Una de las compañías con las que han trabajado es Acciona, con quienes han co-creado proyectos para su cultura y grado de avance, realizado ciclos para su línea directiva, entrenamientos de liderazgo con perspectiva de género y actualmente apoyan a su red de mujeres.

Verónica Scotti, Gerente de Recursos Humanos de Infraestructuras de Acciona Chile, comenta que en la compañía están seguros de que la diversidad solo trae beneficios para las empresas. Plantea que mejora el clima laboral, la creatividad e innovación y, con esto, los resultados del negocio. De hecho, el Plan Director de Sostenibilidad 2025 tiene como uno de sus pilares Personas al Centro, con foco en la dimensión social y como palanca de transformación en los programas de incorporación de mujeres.

En el pilar de Personas al Centro, está el de incrementar la presencia de mujeres pre directivas y directivas cada año en todos los negocios, y extender los proyectos 50:50 a todos los negocios de infraestructuras y energía.

Sobre la iniciativa del Hospital Marga Marga, Scotti dice que las mujeres les han enseñado que no se requiere solo fuerza física para trabajar en la construcción, sino que se puede lograr con trabajo en equipo y colaborativo, el que han desarrollado para sacar adelante este proyecto.
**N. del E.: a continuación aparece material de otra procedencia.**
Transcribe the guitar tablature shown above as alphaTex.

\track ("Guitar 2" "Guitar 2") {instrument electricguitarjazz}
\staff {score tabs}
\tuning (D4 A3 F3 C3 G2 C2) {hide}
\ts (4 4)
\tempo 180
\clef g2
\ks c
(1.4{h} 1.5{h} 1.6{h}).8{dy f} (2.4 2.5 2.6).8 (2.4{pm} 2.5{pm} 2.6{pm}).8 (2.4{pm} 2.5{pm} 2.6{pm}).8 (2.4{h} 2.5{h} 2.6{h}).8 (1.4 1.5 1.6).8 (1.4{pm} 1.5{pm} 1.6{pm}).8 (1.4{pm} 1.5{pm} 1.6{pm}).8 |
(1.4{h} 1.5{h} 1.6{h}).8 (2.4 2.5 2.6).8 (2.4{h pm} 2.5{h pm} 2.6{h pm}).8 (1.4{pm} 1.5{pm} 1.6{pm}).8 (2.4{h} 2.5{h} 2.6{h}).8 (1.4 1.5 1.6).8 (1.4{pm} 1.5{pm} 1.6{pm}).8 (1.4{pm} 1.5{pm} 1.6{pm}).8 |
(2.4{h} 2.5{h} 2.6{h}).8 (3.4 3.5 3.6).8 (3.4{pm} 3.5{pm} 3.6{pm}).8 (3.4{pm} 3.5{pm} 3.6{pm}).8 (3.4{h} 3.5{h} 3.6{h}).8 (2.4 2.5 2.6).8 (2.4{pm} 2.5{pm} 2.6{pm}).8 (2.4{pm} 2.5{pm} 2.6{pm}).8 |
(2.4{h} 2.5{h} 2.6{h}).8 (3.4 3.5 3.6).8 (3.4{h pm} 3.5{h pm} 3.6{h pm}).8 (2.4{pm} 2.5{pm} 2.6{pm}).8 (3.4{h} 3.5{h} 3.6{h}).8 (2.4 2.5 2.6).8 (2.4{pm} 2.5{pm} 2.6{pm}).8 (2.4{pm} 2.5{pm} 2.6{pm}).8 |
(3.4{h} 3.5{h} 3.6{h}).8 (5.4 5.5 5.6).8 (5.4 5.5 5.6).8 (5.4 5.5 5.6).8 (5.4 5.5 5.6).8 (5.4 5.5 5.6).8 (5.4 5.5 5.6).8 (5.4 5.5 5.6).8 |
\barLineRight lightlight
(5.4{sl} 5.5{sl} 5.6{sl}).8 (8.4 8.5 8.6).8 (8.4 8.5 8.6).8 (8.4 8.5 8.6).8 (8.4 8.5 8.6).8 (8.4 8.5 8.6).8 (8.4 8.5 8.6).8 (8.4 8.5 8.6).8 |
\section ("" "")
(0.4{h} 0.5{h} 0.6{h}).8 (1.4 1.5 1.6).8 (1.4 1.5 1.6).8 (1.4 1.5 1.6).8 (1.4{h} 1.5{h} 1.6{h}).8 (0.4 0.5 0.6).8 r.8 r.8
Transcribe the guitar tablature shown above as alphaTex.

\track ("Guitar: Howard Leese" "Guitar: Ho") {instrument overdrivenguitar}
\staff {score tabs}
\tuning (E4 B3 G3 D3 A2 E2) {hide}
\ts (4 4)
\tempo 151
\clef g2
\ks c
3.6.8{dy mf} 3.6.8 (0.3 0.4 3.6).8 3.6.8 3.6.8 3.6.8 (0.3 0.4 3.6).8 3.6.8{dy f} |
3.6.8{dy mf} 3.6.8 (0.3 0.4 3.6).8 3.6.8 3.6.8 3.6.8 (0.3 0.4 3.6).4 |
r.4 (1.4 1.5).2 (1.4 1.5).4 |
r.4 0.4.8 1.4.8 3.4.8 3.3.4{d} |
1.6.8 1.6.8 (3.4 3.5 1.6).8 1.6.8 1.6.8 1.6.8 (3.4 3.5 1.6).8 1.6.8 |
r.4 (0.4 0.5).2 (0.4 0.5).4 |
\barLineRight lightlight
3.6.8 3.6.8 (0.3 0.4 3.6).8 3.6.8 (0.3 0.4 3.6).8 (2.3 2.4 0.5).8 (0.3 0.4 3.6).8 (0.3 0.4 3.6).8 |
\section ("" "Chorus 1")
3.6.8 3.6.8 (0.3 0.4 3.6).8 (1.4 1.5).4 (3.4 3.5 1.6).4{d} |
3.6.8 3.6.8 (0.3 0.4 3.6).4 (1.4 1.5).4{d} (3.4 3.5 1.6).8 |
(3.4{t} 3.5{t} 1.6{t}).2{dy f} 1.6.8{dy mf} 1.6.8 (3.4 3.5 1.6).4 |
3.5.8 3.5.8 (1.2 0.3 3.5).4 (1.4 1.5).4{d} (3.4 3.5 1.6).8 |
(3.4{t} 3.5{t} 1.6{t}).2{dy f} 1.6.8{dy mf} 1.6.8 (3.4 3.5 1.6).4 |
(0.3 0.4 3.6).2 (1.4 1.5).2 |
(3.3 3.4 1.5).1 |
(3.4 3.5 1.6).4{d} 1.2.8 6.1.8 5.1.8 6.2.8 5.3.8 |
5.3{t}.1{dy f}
“El rol de las empresas será clave”, explica la gerente. “Tienen el deber de adaptarse y responder a los cambios de la sociedad. Hemos asumido ese desafío a nivel corporativo y en Chile hemos dado el ejemplo de que es posible abrir nuevos espacios a las mujeres en industrias fuertemente masculinizadas. Esperamos que sean cada vez más las empresas constructoras que se sumen a este desafío”, concluye Scotti.